Our Colombian team have been working in partnership with indigenous peoples and local communities in the Upper Cauca River Basin, focusing on capacity building and systematisation, integrating advanced technology with indigenous and local knowledge.
Hub researchers collaborated with women of the Andean indigenous reservation of Kisgó to organise a mass event known as “sowing water”, in which 22,000 native trees were planted to increase water production in the territory.
The concept of “sowing water” is an Andean rural community epistemology and is a process in which native trees are planted to improve ecological and hydrological health in degraded areas, reviving rivers and lakes, and preserving traditional culture.
The project combined drone technology and GIS software with indigenous and local knowledge of the territory to create a planting and monitoring system that will achieve maximum hydrological prosperity and other benefits from the ecological restoration, as well as cultural preservation through digital documentation and training.

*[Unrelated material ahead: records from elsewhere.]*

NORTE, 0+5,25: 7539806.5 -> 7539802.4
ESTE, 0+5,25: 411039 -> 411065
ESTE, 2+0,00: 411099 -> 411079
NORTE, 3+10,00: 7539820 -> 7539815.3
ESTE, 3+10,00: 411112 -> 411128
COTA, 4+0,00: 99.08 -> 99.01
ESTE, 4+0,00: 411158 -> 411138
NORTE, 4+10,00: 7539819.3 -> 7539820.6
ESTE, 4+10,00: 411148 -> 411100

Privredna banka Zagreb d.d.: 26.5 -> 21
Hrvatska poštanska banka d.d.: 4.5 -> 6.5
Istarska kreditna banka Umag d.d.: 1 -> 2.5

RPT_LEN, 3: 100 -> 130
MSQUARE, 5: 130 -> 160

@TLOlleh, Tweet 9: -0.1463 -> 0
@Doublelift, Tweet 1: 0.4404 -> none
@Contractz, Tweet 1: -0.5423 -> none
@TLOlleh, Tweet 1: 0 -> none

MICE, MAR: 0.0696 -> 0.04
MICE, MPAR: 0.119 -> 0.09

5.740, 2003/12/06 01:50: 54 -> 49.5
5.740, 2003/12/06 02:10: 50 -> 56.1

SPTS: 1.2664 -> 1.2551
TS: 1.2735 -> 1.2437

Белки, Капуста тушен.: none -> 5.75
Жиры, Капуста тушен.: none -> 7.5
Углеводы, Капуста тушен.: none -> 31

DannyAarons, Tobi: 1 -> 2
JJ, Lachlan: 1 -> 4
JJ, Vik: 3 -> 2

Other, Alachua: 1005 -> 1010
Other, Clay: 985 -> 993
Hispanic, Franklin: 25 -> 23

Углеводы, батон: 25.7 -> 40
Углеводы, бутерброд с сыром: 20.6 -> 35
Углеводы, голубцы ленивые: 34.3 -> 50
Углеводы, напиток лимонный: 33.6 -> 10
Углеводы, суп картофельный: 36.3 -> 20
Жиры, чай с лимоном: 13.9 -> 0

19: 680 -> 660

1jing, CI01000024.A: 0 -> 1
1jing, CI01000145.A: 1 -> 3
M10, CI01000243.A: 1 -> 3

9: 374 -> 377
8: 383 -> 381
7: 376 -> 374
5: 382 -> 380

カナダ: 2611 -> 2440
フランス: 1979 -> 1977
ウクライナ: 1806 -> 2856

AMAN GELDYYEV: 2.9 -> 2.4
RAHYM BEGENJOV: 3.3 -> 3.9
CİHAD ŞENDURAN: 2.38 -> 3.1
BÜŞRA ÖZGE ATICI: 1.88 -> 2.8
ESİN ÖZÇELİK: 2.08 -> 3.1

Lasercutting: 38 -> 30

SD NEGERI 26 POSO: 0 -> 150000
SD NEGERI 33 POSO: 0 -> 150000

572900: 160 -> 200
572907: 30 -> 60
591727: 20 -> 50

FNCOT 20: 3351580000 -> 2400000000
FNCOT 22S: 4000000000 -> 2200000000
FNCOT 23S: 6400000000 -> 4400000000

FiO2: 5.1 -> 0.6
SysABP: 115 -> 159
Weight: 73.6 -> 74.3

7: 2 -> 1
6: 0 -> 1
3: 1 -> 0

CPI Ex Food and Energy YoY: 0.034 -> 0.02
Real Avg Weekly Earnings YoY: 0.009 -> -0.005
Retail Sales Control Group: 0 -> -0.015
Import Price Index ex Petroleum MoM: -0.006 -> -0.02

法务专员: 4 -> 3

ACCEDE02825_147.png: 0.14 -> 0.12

Nora Mueles Fernandez: “It’s very important to support this process because it’s very nice for us as women to be part of this and see ourselves represented.”
Juan Bautista Solarte: “What will happen to our future? Do we continue clearing the forests? Or do we want water?”
Kishú lake has been successfully restored through the sowing of water, and the Kisgó community continues to sow water for the wellbeing of their peoples and their territory.
Experience the process of sowing water in this video.
"We should take care of water because it will take care of us in the future."